Please reproduce every line of the records below word for word, keeping each field name and value unchanged.

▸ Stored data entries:
────────────────────

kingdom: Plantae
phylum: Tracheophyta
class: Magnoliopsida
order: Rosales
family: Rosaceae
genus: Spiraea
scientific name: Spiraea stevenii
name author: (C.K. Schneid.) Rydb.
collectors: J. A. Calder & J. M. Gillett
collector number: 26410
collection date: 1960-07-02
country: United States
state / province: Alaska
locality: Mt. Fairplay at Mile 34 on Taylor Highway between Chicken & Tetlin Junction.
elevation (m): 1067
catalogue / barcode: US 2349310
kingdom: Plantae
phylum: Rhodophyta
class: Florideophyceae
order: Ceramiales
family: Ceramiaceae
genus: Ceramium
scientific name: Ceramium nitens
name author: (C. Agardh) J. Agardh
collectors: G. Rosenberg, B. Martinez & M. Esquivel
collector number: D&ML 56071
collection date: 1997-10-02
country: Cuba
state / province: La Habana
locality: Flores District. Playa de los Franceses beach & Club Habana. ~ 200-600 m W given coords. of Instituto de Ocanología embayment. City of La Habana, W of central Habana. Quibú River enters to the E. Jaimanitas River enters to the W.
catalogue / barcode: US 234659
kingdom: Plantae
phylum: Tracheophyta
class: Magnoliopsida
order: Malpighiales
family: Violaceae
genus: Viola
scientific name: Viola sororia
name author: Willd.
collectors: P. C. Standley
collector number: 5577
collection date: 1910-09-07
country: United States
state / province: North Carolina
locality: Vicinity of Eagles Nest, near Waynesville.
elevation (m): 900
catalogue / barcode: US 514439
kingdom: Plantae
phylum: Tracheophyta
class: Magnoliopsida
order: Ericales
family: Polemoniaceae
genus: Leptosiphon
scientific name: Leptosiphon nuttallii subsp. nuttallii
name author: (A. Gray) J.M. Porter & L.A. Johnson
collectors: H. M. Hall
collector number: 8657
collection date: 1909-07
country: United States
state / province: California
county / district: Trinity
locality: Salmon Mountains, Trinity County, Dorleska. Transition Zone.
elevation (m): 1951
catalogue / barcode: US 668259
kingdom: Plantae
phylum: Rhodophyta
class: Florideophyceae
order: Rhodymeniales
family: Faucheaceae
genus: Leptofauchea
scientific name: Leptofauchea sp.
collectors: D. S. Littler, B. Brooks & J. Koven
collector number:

────────────────────

▸ EXERCISE ANSWER:
kingdom: Plantae
phylum: Tracheophyta
class: Magnoliopsida
order: Rosales
family: Rosaceae
genus: Spiraea
scientific name: Spiraea stevenii
name author: (C.K. Schneid.) Rydb.
collectors: J. A. Calder & J. M. Gillett
collector number: 26410
collection date: 1960-07-02
country: United States
state / province: Alaska
locality: Mt. Fairplay at Mile 34 on Taylor Highway between Chicken & Tetlin Junction.
elevation (m): 1067
catalogue / barcode: US 2349310
kingdom: Plantae
phylum: Rhodophyta
class: Florideophyceae
order: Ceramiales
family: Ceramiaceae
genus: Ceramium
scientific name: Ceramium nitens
name author: (C. Agardh) J. Agardh
collectors: G. Rosenberg, B. Martinez & M. Esquivel
collector number: D&ML 56071
collection date: 1997-10-02
country: Cuba
state / province: La Habana
locality: Flores District. Playa de los Franceses beach & Club Habana. ~ 200-600 m W given coords. of Instituto de Ocanología embayment. City of La Habana, W of central Habana. Quibú River enters to the E. Jaimanitas River enters to the W.
catalogue / barcode: US 234659
kingdom: Plantae
phylum: Tracheophyta
class: Magnoliopsida
order: Malpighiales
family: Violaceae
genus: Viola
scientific name: Viola sororia
name author: Willd.
collectors: P. C. Standley
collector number: 5577
collection date: 1910-09-07
country: United States
state / province: North Carolina
locality: Vicinity of Eagles Nest, near Waynesville.
elevation (m): 900
catalogue / barcode: US 514439
kingdom: Plantae
phylum: Tracheophyta
class: Magnoliopsida
order: Ericales
family: Polemoniaceae
genus: Leptosiphon
scientific name: Leptosiphon nuttallii subsp. nuttallii
name author: (A. Gray) J.M. Porter & L.A. Johnson
collectors: H. M. Hall
collector number: 8657
collection date: 1909-07
country: United States
state / province: California
county / district: Trinity
locality: Salmon Mountains, Trinity County, Dorleska. Transition Zone.
elevation (m): 1951
catalogue / barcode: US 668259
kingdom: Plantae
phylum: Rhodophyta
class: Florideophyceae
order: Rhodymeniales
family: Faucheaceae
genus: Leptofauchea
scientific name: Leptofauchea sp.
collectors: D. S. Littler, B. Brooks & J. Koven
collector number:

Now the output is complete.